Fortunately we were lucky to have the one thing a security guard cannot miss to get through his shift. No...
not his brain. We went over this already, stupid ! I am talking about the coffee machine.
This thing was huge and
ancient. It must have been constructed by a long forgotten civilization around the time Atlantis got wiped off the map. Each
time it started a cycle to produce a coffee, it would shake at a tremendous speed. Parts of it were swapping place and were
either sucked in or new parts emerged, leaving us with a completely differently shaped machine after each cup. It appeared
to be a marketing ploy gone badly, as I cannot remember ever having seen a Coffeebot in the Transformers cartoon.
And
although it had buttons, allowing the choice to have your coffee black or with added cream and sugar it only served this one
deep dark sludge. The kind dinosaurs drowned in. We send a cup of this "coffee" off to a laboratory to determine once
and for all what exactly the sludge was made out of. They never answered us. I can only assume the contenance of the cup escaped,
killed all the scientists and is now in a furious battle with a deep covert group of military experts trying to keep it from
taking over the world.
Lets hope they are not a crack team.
***
How to make to registration of visitors easier for Security.
Have as many meetings as possible starting at the exact
same time. It is perfectly feasable for two or three security guards to register, without any delay, 400+ visitors who all
show up at the same time.
Make sure to switch meetings rooms without notification.
Dumb luck is a security guard’s sixth sense so using a ouaji-board, Dungeons & Dragons dice and some voodoo chicken
bones will reveal which of the 40+ meeting rooms the visitor has to be in.
Do not announce the meeting at all. Security guards are
the most trusting people in the world and we never get nervous when surprise guests pop out of the woodwork without any form
of clearance.
When sending a participants list for clearance purposes,
make sure the list is as inacurate as possible. You can do this by :
- blatantly providing the wrong names.. or wrong list.
- being a little more sneaky by misspelling every other
name.
- sneaking in a dead guy or two for good measure. It’s
always fun to remind visitors of their deceased colleagues.
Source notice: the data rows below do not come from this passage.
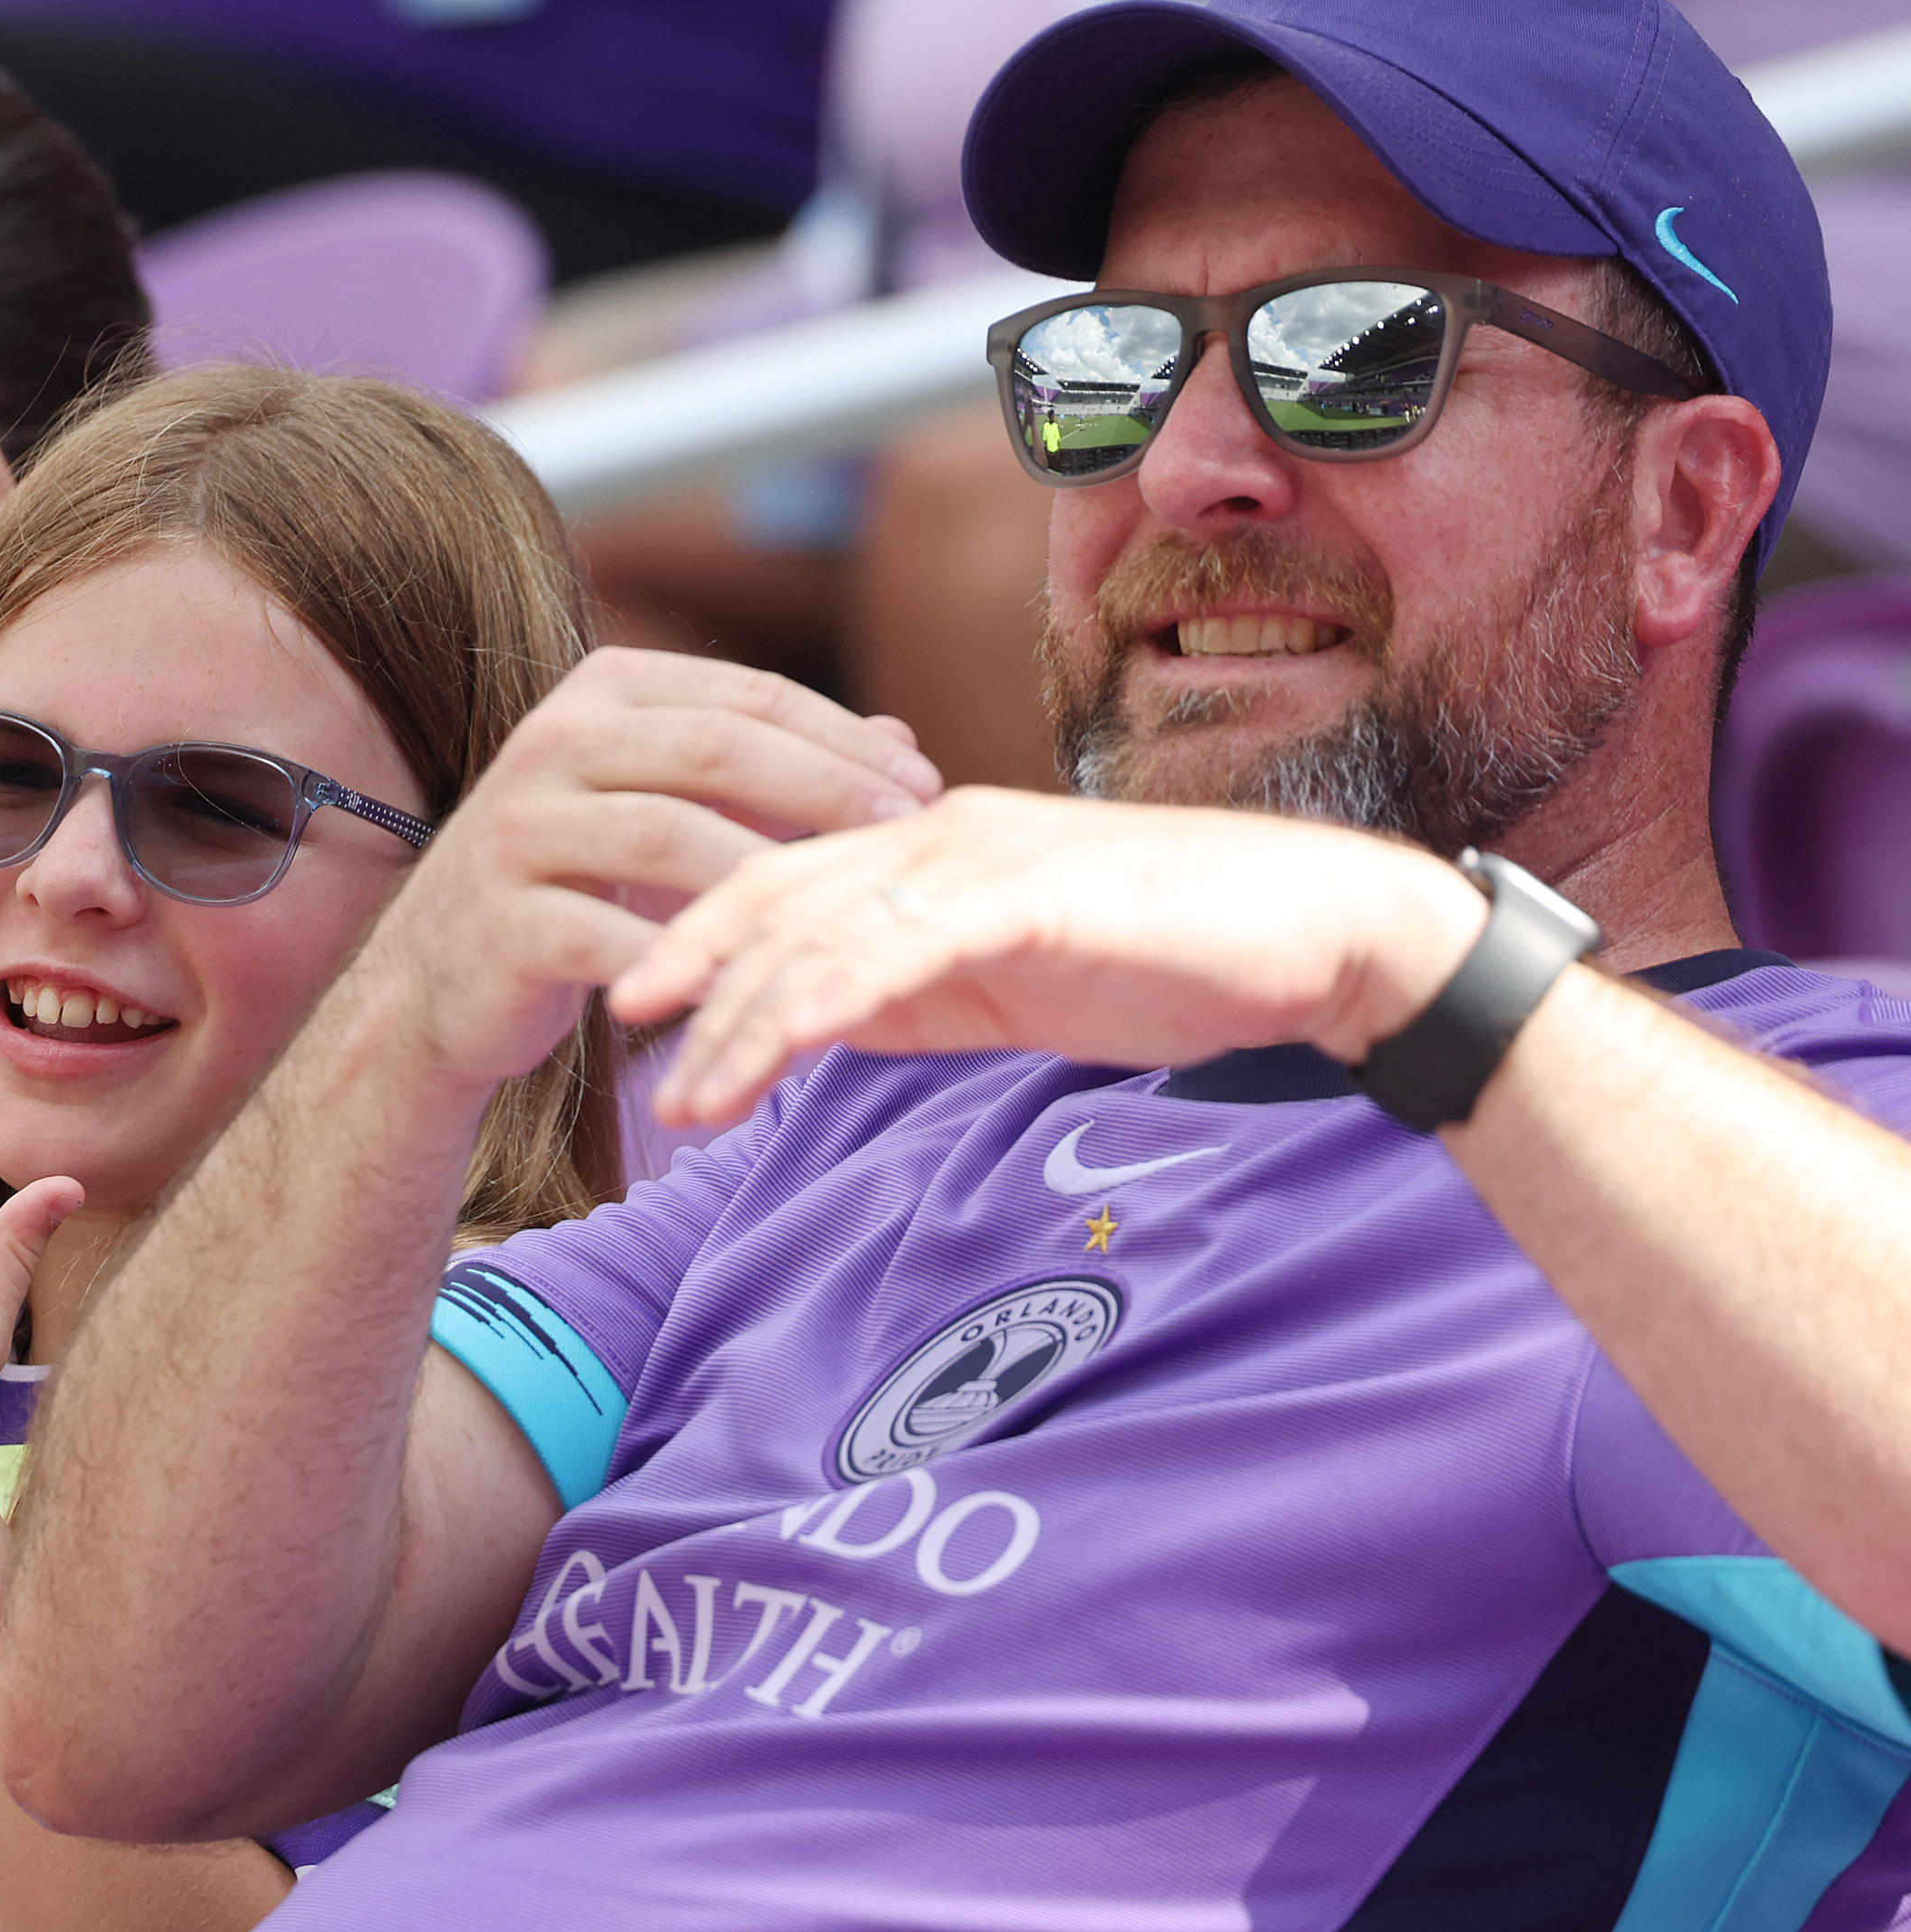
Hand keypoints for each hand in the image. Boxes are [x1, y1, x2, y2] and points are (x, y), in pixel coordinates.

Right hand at [354, 647, 940, 1094]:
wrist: (438, 982)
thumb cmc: (580, 887)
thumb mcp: (672, 809)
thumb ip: (773, 770)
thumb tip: (903, 743)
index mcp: (600, 693)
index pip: (745, 697)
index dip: (842, 738)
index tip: (923, 787)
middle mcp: (550, 741)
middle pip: (713, 749)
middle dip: (824, 789)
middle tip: (907, 834)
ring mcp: (517, 828)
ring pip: (666, 836)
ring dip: (767, 876)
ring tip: (845, 912)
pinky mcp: (501, 920)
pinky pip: (612, 938)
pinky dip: (689, 965)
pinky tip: (759, 990)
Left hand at [612, 789, 1490, 1127]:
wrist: (1320, 937)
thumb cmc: (1170, 956)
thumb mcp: (1005, 978)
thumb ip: (909, 988)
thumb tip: (811, 1026)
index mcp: (929, 848)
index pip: (782, 882)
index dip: (695, 935)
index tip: (627, 997)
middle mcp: (940, 836)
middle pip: (774, 896)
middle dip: (685, 968)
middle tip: (611, 1029)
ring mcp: (982, 860)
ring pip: (818, 932)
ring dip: (736, 1017)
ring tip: (678, 1095)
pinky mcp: (1029, 897)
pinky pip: (895, 951)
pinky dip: (817, 1002)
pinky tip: (768, 1051)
- being vague : "John whatshisname and that fat guy with
the glasses will come and he’ll bring some other guy… or maybe three or four."
Use as many, preferably unknown and unrelated acronyms
for the meeting. Change them after every meeting. Ex: Accountance Meeting, Acronym : XK, LDS, PITG, C3PO or Project Cootywootybooty.
Invite as many participants possible who do not speak a
single word of any of the "world" languages. Everyone in Security is fluent in obscure Kenyan dialects, first dynasty Egyptian
and early 1970’s Vietcong codes.
Invite at least two or three participants who will act
like supreme prima donnas or will feel their basic human rights have been violated when they have to identify themselves.
We do not consider our day to be complete unless at least three people call us Nazi fascists.
Invite as many participants as possible who are so clueless
they make your teeth itch. After all, we do have free access to the data of the police, the Army, FBI, CIA, MI5 and UNCLE
combined. So we will have no trouble figuring out exactly why these yoghurt brains are drooling in front of us.